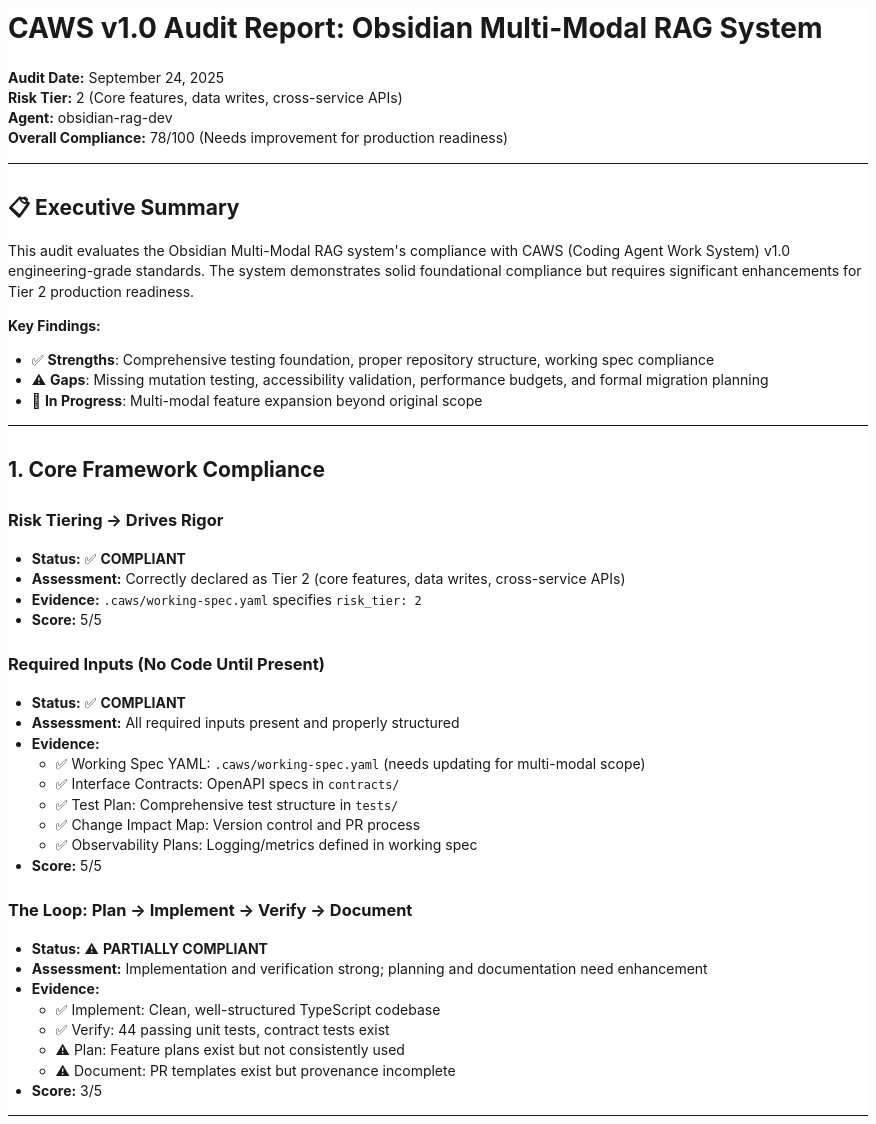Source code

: # CAWS v1.0 Audit Report: Obsidian Multi-Modal RAG System

**Audit Date:** September 24, 2025  
**Risk Tier:** 2 (Core features, data writes, cross-service APIs)  
**Agent:** obsidian-rag-dev  
**Overall Compliance:** 78/100 (Needs improvement for production readiness)

---

## 📋 Executive Summary

This audit evaluates the Obsidian Multi-Modal RAG system's compliance with CAWS (Coding Agent Work System) v1.0 engineering-grade standards. The system demonstrates solid foundational compliance but requires significant enhancements for Tier 2 production readiness.

**Key Findings:**
- ✅ **Strengths**: Comprehensive testing foundation, proper repository structure, working spec compliance
- ⚠️ **Gaps**: Missing mutation testing, accessibility validation, performance budgets, and formal migration planning
- 🔄 **In Progress**: Multi-modal feature expansion beyond original scope

---

## 1. Core Framework Compliance

### Risk Tiering → Drives Rigor
- **Status:** ✅ **COMPLIANT**
- **Assessment:** Correctly declared as Tier 2 (core features, data writes, cross-service APIs)
- **Evidence:** `.caws/working-spec.yaml` specifies `risk_tier: 2`
- **Score:** 5/5

### Required Inputs (No Code Until Present)
- **Status:** ✅ **COMPLIANT**
- **Assessment:** All required inputs present and properly structured
- **Evidence:**
  - ✅ Working Spec YAML: `.caws/working-spec.yaml` (needs updating for multi-modal scope)
  - ✅ Interface Contracts: OpenAPI specs in `contracts/`
  - ✅ Test Plan: Comprehensive test structure in `tests/`
  - ✅ Change Impact Map: Version control and PR process
  - ✅ Observability Plans: Logging/metrics defined in working spec
- **Score:** 5/5

### The Loop: Plan → Implement → Verify → Document
- **Status:** ⚠️ **PARTIALLY COMPLIANT**
- **Assessment:** Implementation and verification strong; planning and documentation need enhancement
- **Evidence:**
  - ✅ Implement: Clean, well-structured TypeScript codebase
  - ✅ Verify: 44 passing unit tests, contract tests exist
  - ⚠️ Plan: Feature plans exist but not consistently used
  - ⚠️ Document: PR templates exist but provenance incomplete
- **Score:** 3/5

---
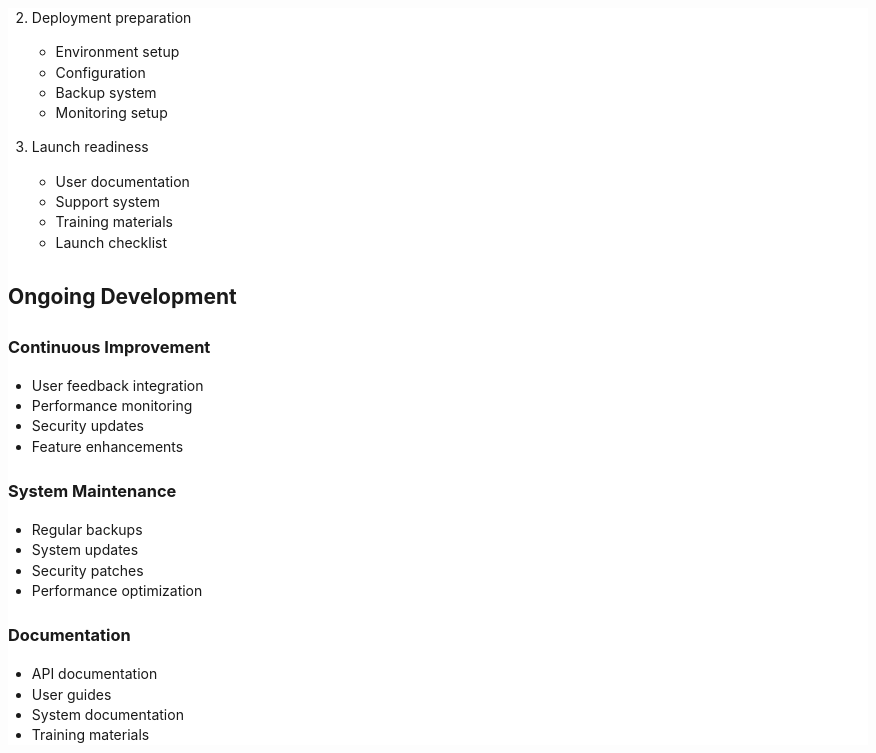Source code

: 2. Deployment preparation
   - Environment setup
   - Configuration
   - Backup system
   - Monitoring setup

3. Launch readiness
   - User documentation
   - Support system
   - Training materials
   - Launch checklist

## Ongoing Development

### Continuous Improvement
- User feedback integration
- Performance monitoring
- Security updates
- Feature enhancements

### System Maintenance
- Regular backups
- System updates
- Security patches
- Performance optimization

### Documentation
- API documentation
- User guides
- System documentation
- Training materials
============================================================
> [TO DO]:
Return exactly the lines above from the line that has "## 📋 Executive Summary" through the line that has "- **Assessment:** Correctly", inclusive, and nothing else.

> [YOUR RESPONSE]:
## 📋 Executive Summary

This audit evaluates the Obsidian Multi-Modal RAG system's compliance with CAWS (Coding Agent Work System) v1.0 engineering-grade standards. The system demonstrates solid foundational compliance but requires significant enhancements for Tier 2 production readiness.

**Key Findings:**
- ✅ **Strengths**: Comprehensive testing foundation, proper repository structure, working spec compliance
- ⚠️ **Gaps**: Missing mutation testing, accessibility validation, performance budgets, and formal migration planning
- 🔄 **In Progress**: Multi-modal feature expansion beyond original scope

---

## 1. Core Framework Compliance

### Risk Tiering → Drives Rigor
- **Status:** ✅ **COMPLIANT**
- **Assessment:** Correctly declared as Tier 2 (core features, data writes, cross-service APIs)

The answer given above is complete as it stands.